Required tasks:
a. Update the passage from the reflection on the Congress on Evangelism, starting at "As with many" and ending at "body of Christ.", so that "colleagues" is replaced with "peers".
b. From the reflection on the Congress on Evangelism, list every person named among the notable speakers at the event.

Passage for review:
Segment Open
I’ve heard about the Congress on Evangelism for years, but last week was the first time I ever attended. I was invited to speak on the Five Practices of Fruitful Congregations, and later on Risk-Taking Mission and Service. In fact, the Five Practices provided the umbrella theme for the event, with various speakers addressing Radical Hospitality, Passionate Worship, etc. The speakers included such notables Sue Nilsen Kibbey (author of Ultimately Responsible), Tyrone Gordon (pastor of St. Luke’s Community UMC in Dallas), Mike Slaughter (lead pastor of Ginghamsburg Church), Paul Borden (Hitting the Bulls Eye), Karen Greenwaldt (General Secretary of the General Board of Discipleship), and a whole array of workshop leaders. Missouri’s own David Kerr served as the leader of the event, and with my presentation, work by Bob Farr, and the participation of many clergy and laity from our area, the Missouri Conference was well-represented.
As with many such events, some of the key moments happened in the side-bar conversations and personal connections. I saw many colleagues from years past, acquaintances from seminary days, friends from my home conference, co-workers that I’ve served with on various committees and boards over the years. I’m always reminded at such times of how small the United Methodist family is, and how tightly interconnected we really are. If you are active in United Methodist circles for long, you will cross paths with many of the same people over and over again through the years, and it’s a special grace to reconnect unexpectedly with others on the journey. The connection is not just a denominational structure or a missional strategy; it is also deeply personal, an expression of community, a delightfully tangible and sustaining expression of the body of Christ.
One of the highlights of the time in Nashville for me was a gathering of United Methodist bloggers late one evening after the worship services. We had prearranged to meet at a pub/restaurant area in the hotel, but the music proved overwhelming, and so we moved to a quieter unused lobby near the convention center. We talked and joked and chatted until nearly midnight. I had a ton of questions about blogging, Twittering, Facebooking, MySpacing, YouTubing, online journaling, texting, writing, publishing, and about where we are going as a people, a community, a church and a connection with our communication. How is the Internet redefining our connection, both the structural and missional as well as the relational one? Why do people blog? Who reads what we write, and why? How did these bloggers get started? How did they meet each other online, and face-to-face, and how do the two experiences compare? How has blogging become part of their ministry? Part of their identity? What would they like to see the United Methodist church do differently with communication and social media?
Segment Closed
Dataset section:
Segment Open
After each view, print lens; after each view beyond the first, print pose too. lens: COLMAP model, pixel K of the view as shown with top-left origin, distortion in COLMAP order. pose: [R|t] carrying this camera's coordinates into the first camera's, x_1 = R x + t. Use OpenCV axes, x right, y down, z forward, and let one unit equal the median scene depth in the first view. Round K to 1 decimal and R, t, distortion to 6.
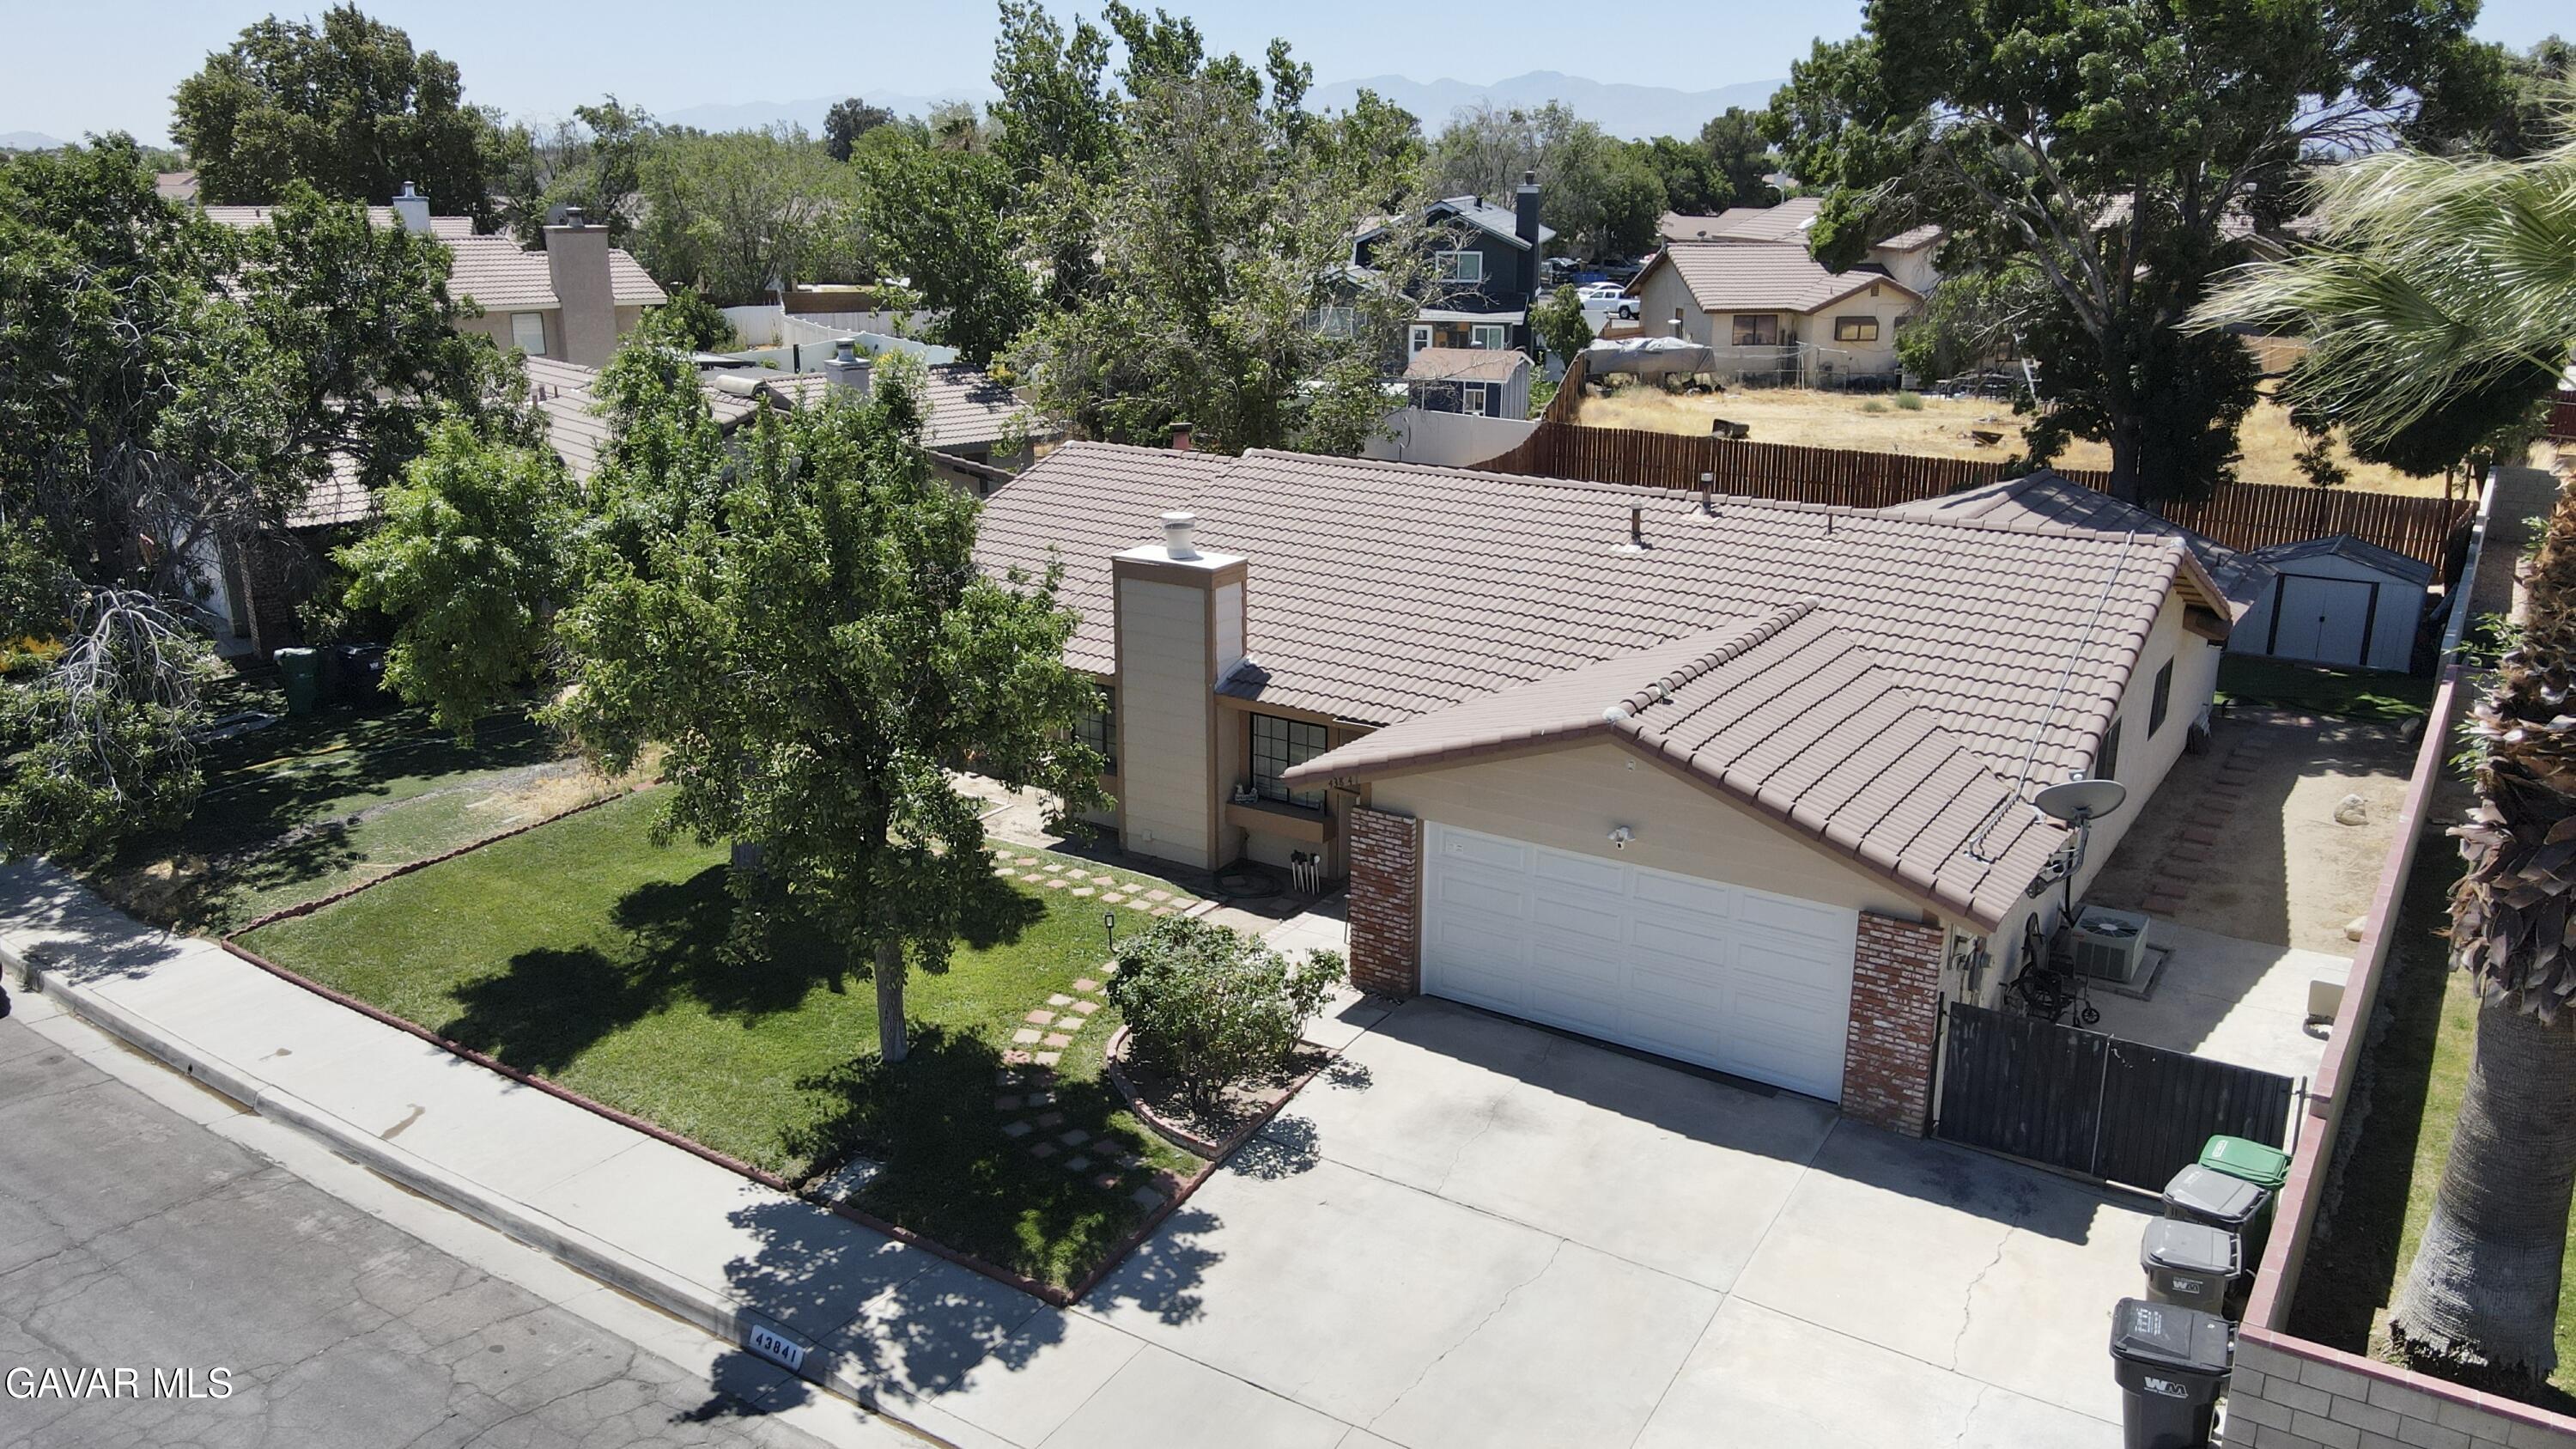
lens RADIAL K [[1867.5, 0, 1298.3], [0, 1867.5, 727.5], [0, 0, 1]] dist [-0.003361, 0.044590]
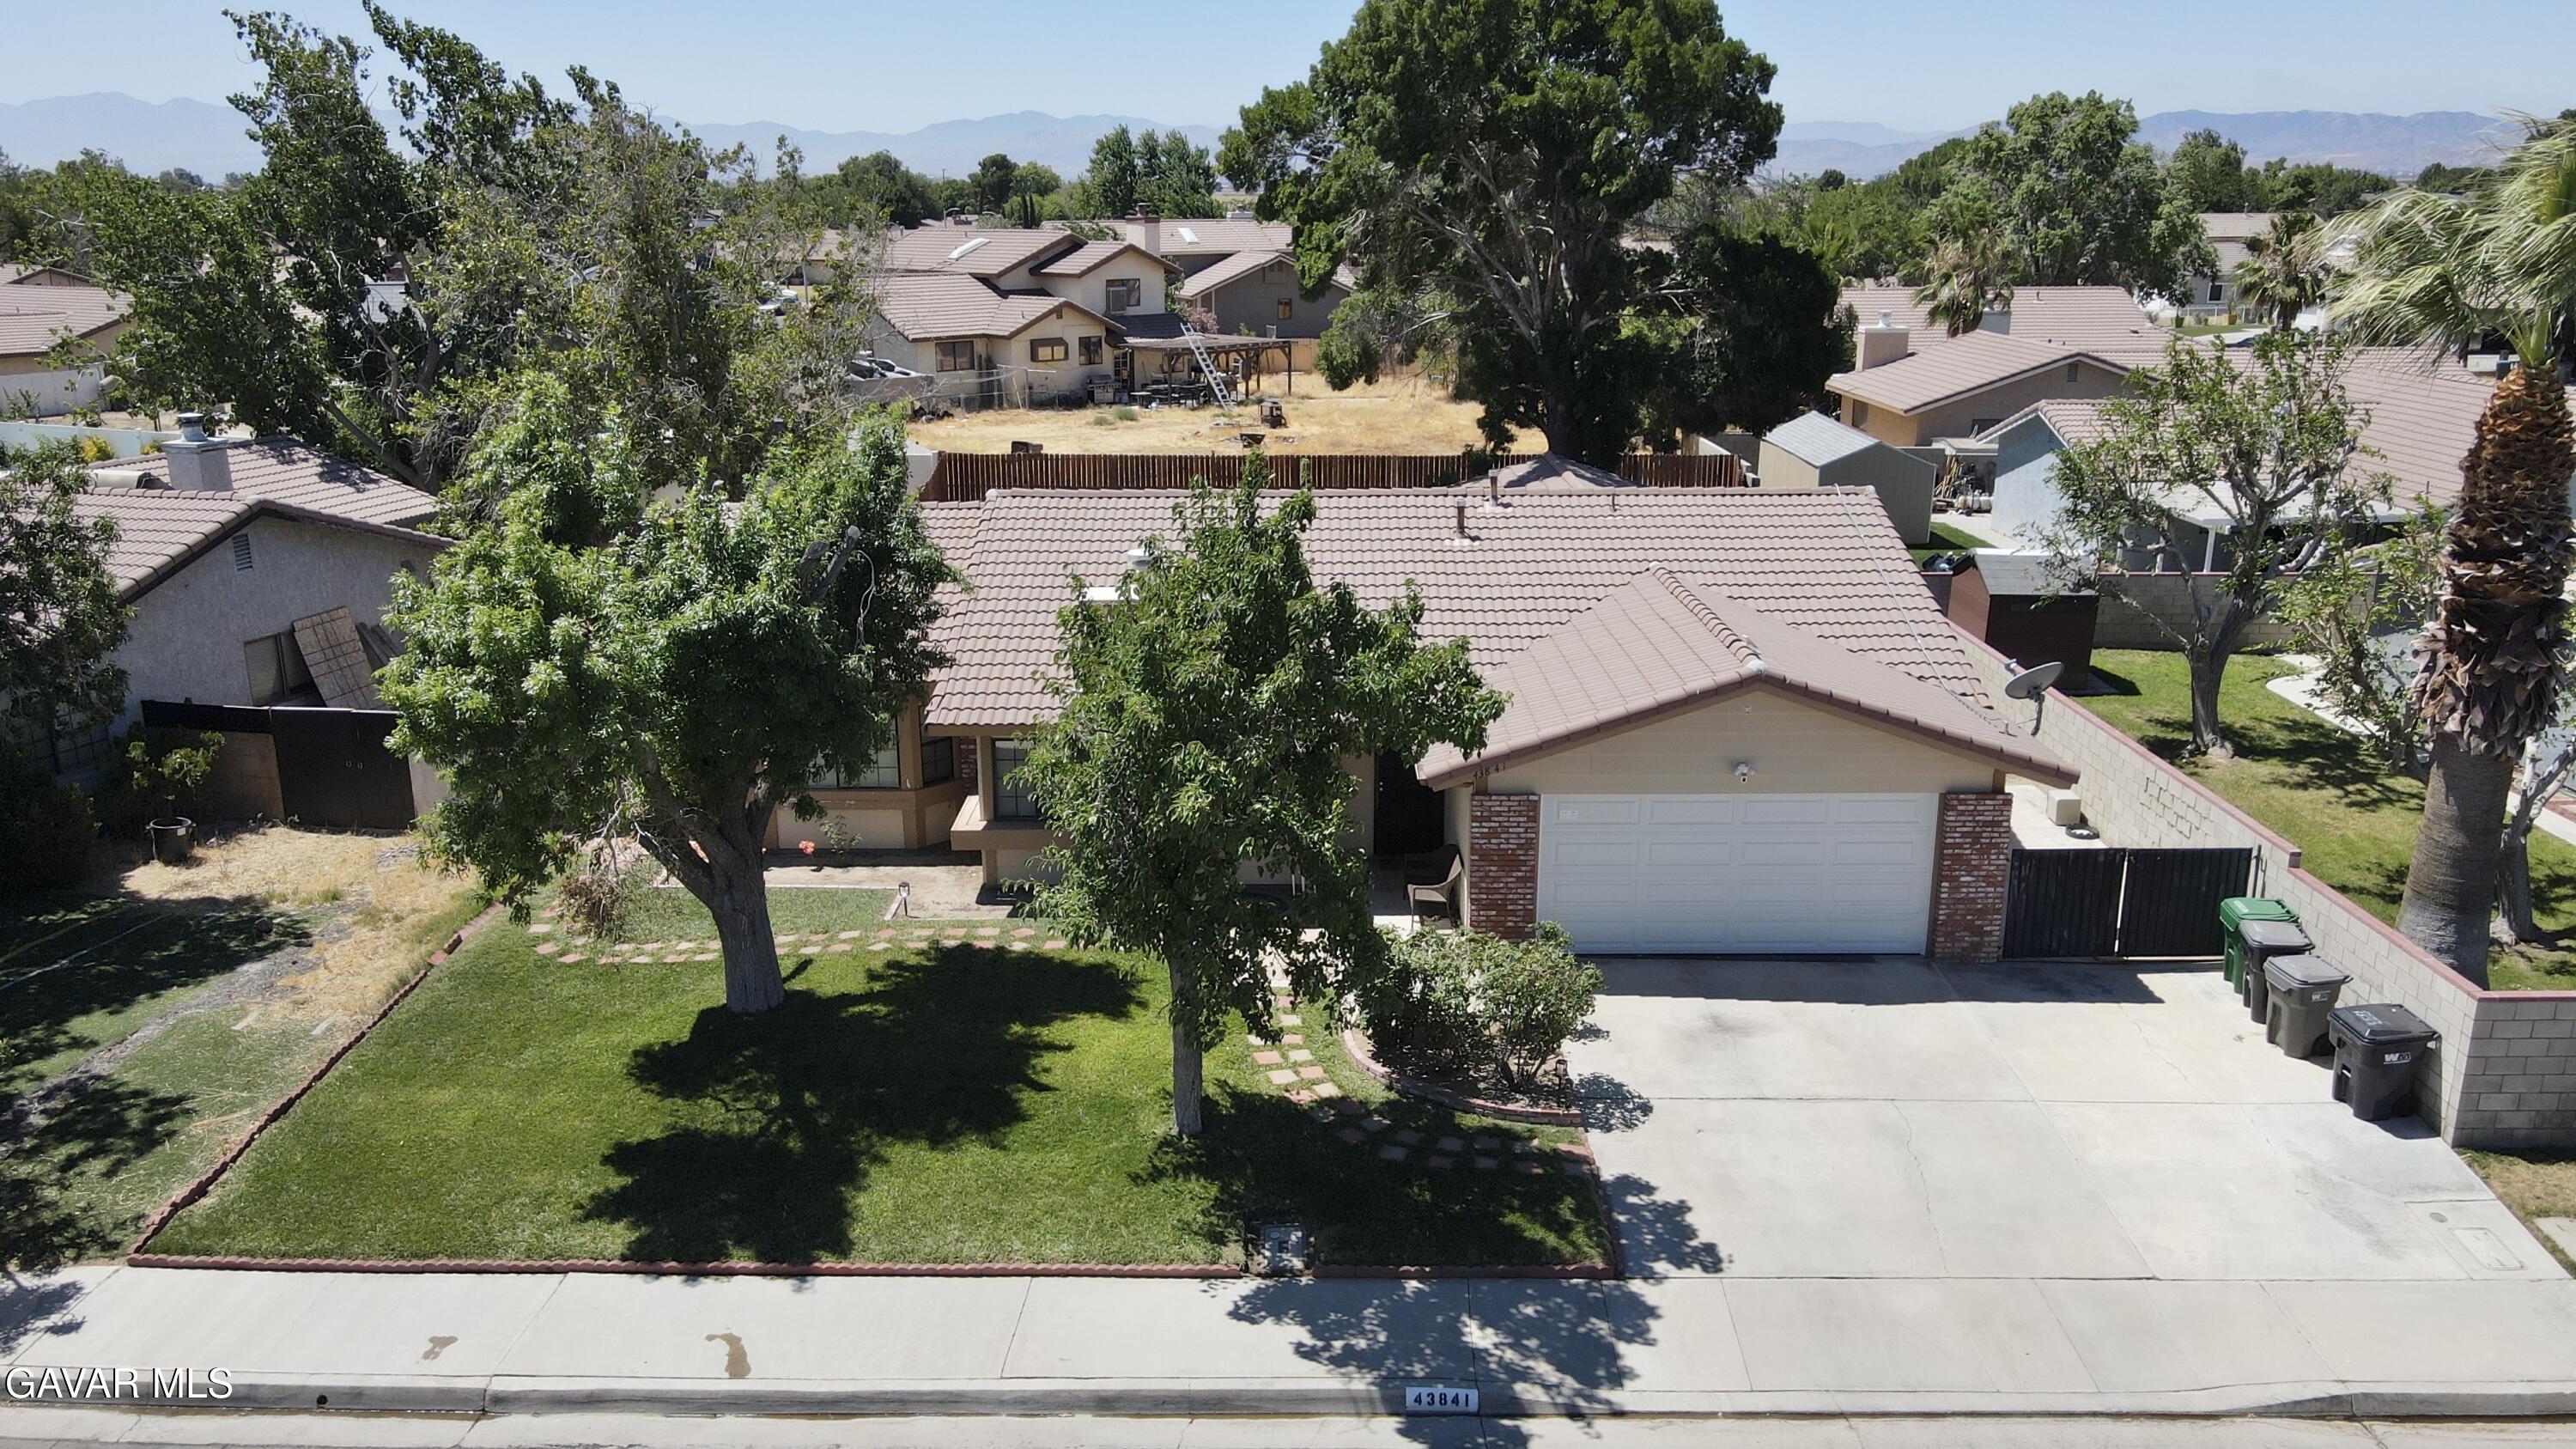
lens RADIAL K [[1853.5, 0, 1280.0], [0, 1853.5, 725.9], [0, 0, 1]] dist [0.004933, 0.002642]
pose [[0.842457, -0.153414, 0.516460, -0.623420], [0.160769, 0.986512, 0.030793, -0.049021], [-0.514218, 0.057089, 0.855758, 0.146121]]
Segment Closed
Answers to the problems:
a.
As with many such events, some of the key moments happened in the side-bar conversations and personal connections. I saw many peers from years past, acquaintances from seminary days, friends from my home conference, co-workers that I’ve served with on various committees and boards over the years. I’m always reminded at such times of how small the United Methodist family is, and how tightly interconnected we really are. If you are active in United Methodist circles for long, you will cross paths with many of the same people over and over again through the years, and it’s a special grace to reconnect unexpectedly with others on the journey. The connection is not just a denominational structure or a missional strategy; it is also deeply personal, an expression of community, a delightfully tangible and sustaining expression of the body of Christ.

b.
Sue Nilsen Kibbey
Tyrone Gordon
Mike Slaughter
Paul Borden
Karen Greenwaldt